• [Your objective]: Reproduce each line of the listing below without any changes, covering every record from first to last.

━━ Extracted entries

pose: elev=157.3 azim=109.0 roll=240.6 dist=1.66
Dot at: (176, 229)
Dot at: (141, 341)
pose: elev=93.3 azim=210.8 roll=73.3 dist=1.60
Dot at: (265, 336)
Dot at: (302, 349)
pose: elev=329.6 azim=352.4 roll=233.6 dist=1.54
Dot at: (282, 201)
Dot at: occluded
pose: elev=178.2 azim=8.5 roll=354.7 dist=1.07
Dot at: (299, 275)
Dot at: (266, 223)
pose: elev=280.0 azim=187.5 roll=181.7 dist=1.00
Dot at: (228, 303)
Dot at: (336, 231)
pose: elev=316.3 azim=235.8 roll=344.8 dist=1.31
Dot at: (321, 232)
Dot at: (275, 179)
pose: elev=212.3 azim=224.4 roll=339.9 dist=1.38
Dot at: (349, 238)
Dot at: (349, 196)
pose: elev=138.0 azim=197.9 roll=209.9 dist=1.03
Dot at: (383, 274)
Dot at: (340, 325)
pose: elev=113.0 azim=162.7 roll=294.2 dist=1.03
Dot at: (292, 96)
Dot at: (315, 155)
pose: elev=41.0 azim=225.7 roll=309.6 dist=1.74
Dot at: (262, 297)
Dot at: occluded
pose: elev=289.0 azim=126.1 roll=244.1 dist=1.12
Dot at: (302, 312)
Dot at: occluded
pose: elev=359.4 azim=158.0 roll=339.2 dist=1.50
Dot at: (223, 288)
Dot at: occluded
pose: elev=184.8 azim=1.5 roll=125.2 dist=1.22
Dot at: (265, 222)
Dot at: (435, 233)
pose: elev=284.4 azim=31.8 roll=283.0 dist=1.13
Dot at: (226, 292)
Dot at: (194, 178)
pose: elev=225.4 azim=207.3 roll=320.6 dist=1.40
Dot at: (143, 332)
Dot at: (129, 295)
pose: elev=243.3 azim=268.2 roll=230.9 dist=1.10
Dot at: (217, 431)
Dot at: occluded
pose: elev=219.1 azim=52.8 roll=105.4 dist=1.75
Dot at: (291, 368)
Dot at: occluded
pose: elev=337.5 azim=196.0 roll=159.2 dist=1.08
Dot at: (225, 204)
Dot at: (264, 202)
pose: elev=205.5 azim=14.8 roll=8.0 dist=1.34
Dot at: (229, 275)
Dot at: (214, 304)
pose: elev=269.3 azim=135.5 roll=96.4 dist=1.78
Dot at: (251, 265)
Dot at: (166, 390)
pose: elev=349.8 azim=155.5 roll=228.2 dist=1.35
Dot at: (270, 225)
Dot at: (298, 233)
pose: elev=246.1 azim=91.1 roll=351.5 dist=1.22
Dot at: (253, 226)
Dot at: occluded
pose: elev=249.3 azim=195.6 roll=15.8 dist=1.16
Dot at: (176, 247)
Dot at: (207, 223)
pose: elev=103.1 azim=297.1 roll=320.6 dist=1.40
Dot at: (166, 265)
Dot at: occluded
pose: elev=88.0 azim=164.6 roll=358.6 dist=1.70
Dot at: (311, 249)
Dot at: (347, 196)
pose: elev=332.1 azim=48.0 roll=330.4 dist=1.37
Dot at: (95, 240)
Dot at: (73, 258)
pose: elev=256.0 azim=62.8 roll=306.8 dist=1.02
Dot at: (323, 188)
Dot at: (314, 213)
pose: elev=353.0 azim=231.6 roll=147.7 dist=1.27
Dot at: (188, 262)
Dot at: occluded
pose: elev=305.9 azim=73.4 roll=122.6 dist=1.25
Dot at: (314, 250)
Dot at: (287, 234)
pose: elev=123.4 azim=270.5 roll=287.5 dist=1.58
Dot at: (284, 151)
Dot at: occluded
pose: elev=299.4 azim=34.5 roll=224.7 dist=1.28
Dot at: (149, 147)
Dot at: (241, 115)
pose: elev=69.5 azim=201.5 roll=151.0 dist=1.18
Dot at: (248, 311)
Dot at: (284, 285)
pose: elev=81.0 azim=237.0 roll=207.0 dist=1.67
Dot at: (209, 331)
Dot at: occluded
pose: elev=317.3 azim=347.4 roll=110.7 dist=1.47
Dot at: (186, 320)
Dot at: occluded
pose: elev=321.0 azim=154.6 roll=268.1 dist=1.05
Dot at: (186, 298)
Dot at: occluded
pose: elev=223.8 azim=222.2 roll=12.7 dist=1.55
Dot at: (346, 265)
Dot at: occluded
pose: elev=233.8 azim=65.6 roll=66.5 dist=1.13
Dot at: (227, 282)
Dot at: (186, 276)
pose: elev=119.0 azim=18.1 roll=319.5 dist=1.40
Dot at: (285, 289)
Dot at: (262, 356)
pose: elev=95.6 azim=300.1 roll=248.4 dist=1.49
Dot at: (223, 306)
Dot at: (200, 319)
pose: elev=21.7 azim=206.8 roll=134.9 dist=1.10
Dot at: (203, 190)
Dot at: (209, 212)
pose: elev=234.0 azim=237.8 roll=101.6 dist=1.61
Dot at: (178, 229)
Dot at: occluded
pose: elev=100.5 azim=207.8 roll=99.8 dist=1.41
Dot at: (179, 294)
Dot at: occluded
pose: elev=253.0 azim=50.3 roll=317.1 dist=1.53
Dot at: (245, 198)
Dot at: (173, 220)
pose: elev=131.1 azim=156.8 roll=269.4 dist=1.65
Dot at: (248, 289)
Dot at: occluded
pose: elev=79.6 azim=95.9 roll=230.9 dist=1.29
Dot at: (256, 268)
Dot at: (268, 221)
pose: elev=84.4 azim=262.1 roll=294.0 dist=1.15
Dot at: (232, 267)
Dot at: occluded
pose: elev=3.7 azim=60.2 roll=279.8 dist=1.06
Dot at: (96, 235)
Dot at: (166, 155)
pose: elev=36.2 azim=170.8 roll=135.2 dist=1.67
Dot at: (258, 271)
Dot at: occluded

━━━━

• [Correct output]:
pose: elev=157.3 azim=109.0 roll=240.6 dist=1.66
Dot at: (176, 229)
Dot at: (141, 341)
pose: elev=93.3 azim=210.8 roll=73.3 dist=1.60
Dot at: (265, 336)
Dot at: (302, 349)
pose: elev=329.6 azim=352.4 roll=233.6 dist=1.54
Dot at: (282, 201)
Dot at: occluded
pose: elev=178.2 azim=8.5 roll=354.7 dist=1.07
Dot at: (299, 275)
Dot at: (266, 223)
pose: elev=280.0 azim=187.5 roll=181.7 dist=1.00
Dot at: (228, 303)
Dot at: (336, 231)
pose: elev=316.3 azim=235.8 roll=344.8 dist=1.31
Dot at: (321, 232)
Dot at: (275, 179)
pose: elev=212.3 azim=224.4 roll=339.9 dist=1.38
Dot at: (349, 238)
Dot at: (349, 196)
pose: elev=138.0 azim=197.9 roll=209.9 dist=1.03
Dot at: (383, 274)
Dot at: (340, 325)
pose: elev=113.0 azim=162.7 roll=294.2 dist=1.03
Dot at: (292, 96)
Dot at: (315, 155)
pose: elev=41.0 azim=225.7 roll=309.6 dist=1.74
Dot at: (262, 297)
Dot at: occluded
pose: elev=289.0 azim=126.1 roll=244.1 dist=1.12
Dot at: (302, 312)
Dot at: occluded
pose: elev=359.4 azim=158.0 roll=339.2 dist=1.50
Dot at: (223, 288)
Dot at: occluded
pose: elev=184.8 azim=1.5 roll=125.2 dist=1.22
Dot at: (265, 222)
Dot at: (435, 233)
pose: elev=284.4 azim=31.8 roll=283.0 dist=1.13
Dot at: (226, 292)
Dot at: (194, 178)
pose: elev=225.4 azim=207.3 roll=320.6 dist=1.40
Dot at: (143, 332)
Dot at: (129, 295)
pose: elev=243.3 azim=268.2 roll=230.9 dist=1.10
Dot at: (217, 431)
Dot at: occluded
pose: elev=219.1 azim=52.8 roll=105.4 dist=1.75
Dot at: (291, 368)
Dot at: occluded
pose: elev=337.5 azim=196.0 roll=159.2 dist=1.08
Dot at: (225, 204)
Dot at: (264, 202)
pose: elev=205.5 azim=14.8 roll=8.0 dist=1.34
Dot at: (229, 275)
Dot at: (214, 304)
pose: elev=269.3 azim=135.5 roll=96.4 dist=1.78
Dot at: (251, 265)
Dot at: (166, 390)
pose: elev=349.8 azim=155.5 roll=228.2 dist=1.35
Dot at: (270, 225)
Dot at: (298, 233)
pose: elev=246.1 azim=91.1 roll=351.5 dist=1.22
Dot at: (253, 226)
Dot at: occluded
pose: elev=249.3 azim=195.6 roll=15.8 dist=1.16
Dot at: (176, 247)
Dot at: (207, 223)
pose: elev=103.1 azim=297.1 roll=320.6 dist=1.40
Dot at: (166, 265)
Dot at: occluded
pose: elev=88.0 azim=164.6 roll=358.6 dist=1.70
Dot at: (311, 249)
Dot at: (347, 196)
pose: elev=332.1 azim=48.0 roll=330.4 dist=1.37
Dot at: (95, 240)
Dot at: (73, 258)
pose: elev=256.0 azim=62.8 roll=306.8 dist=1.02
Dot at: (323, 188)
Dot at: (314, 213)
pose: elev=353.0 azim=231.6 roll=147.7 dist=1.27
Dot at: (188, 262)
Dot at: occluded
pose: elev=305.9 azim=73.4 roll=122.6 dist=1.25
Dot at: (314, 250)
Dot at: (287, 234)
pose: elev=123.4 azim=270.5 roll=287.5 dist=1.58
Dot at: (284, 151)
Dot at: occluded
pose: elev=299.4 azim=34.5 roll=224.7 dist=1.28
Dot at: (149, 147)
Dot at: (241, 115)
pose: elev=69.5 azim=201.5 roll=151.0 dist=1.18
Dot at: (248, 311)
Dot at: (284, 285)
pose: elev=81.0 azim=237.0 roll=207.0 dist=1.67
Dot at: (209, 331)
Dot at: occluded
pose: elev=317.3 azim=347.4 roll=110.7 dist=1.47
Dot at: (186, 320)
Dot at: occluded
pose: elev=321.0 azim=154.6 roll=268.1 dist=1.05
Dot at: (186, 298)
Dot at: occluded
pose: elev=223.8 azim=222.2 roll=12.7 dist=1.55
Dot at: (346, 265)
Dot at: occluded
pose: elev=233.8 azim=65.6 roll=66.5 dist=1.13
Dot at: (227, 282)
Dot at: (186, 276)
pose: elev=119.0 azim=18.1 roll=319.5 dist=1.40
Dot at: (285, 289)
Dot at: (262, 356)
pose: elev=95.6 azim=300.1 roll=248.4 dist=1.49
Dot at: (223, 306)
Dot at: (200, 319)
pose: elev=21.7 azim=206.8 roll=134.9 dist=1.10
Dot at: (203, 190)
Dot at: (209, 212)
pose: elev=234.0 azim=237.8 roll=101.6 dist=1.61
Dot at: (178, 229)
Dot at: occluded
pose: elev=100.5 azim=207.8 roll=99.8 dist=1.41
Dot at: (179, 294)
Dot at: occluded
pose: elev=253.0 azim=50.3 roll=317.1 dist=1.53
Dot at: (245, 198)
Dot at: (173, 220)
pose: elev=131.1 azim=156.8 roll=269.4 dist=1.65
Dot at: (248, 289)
Dot at: occluded
pose: elev=79.6 azim=95.9 roll=230.9 dist=1.29
Dot at: (256, 268)
Dot at: (268, 221)
pose: elev=84.4 azim=262.1 roll=294.0 dist=1.15
Dot at: (232, 267)
Dot at: occluded
pose: elev=3.7 azim=60.2 roll=279.8 dist=1.06
Dot at: (96, 235)
Dot at: (166, 155)
pose: elev=36.2 azim=170.8 roll=135.2 dist=1.67
Dot at: (258, 271)
Dot at: occluded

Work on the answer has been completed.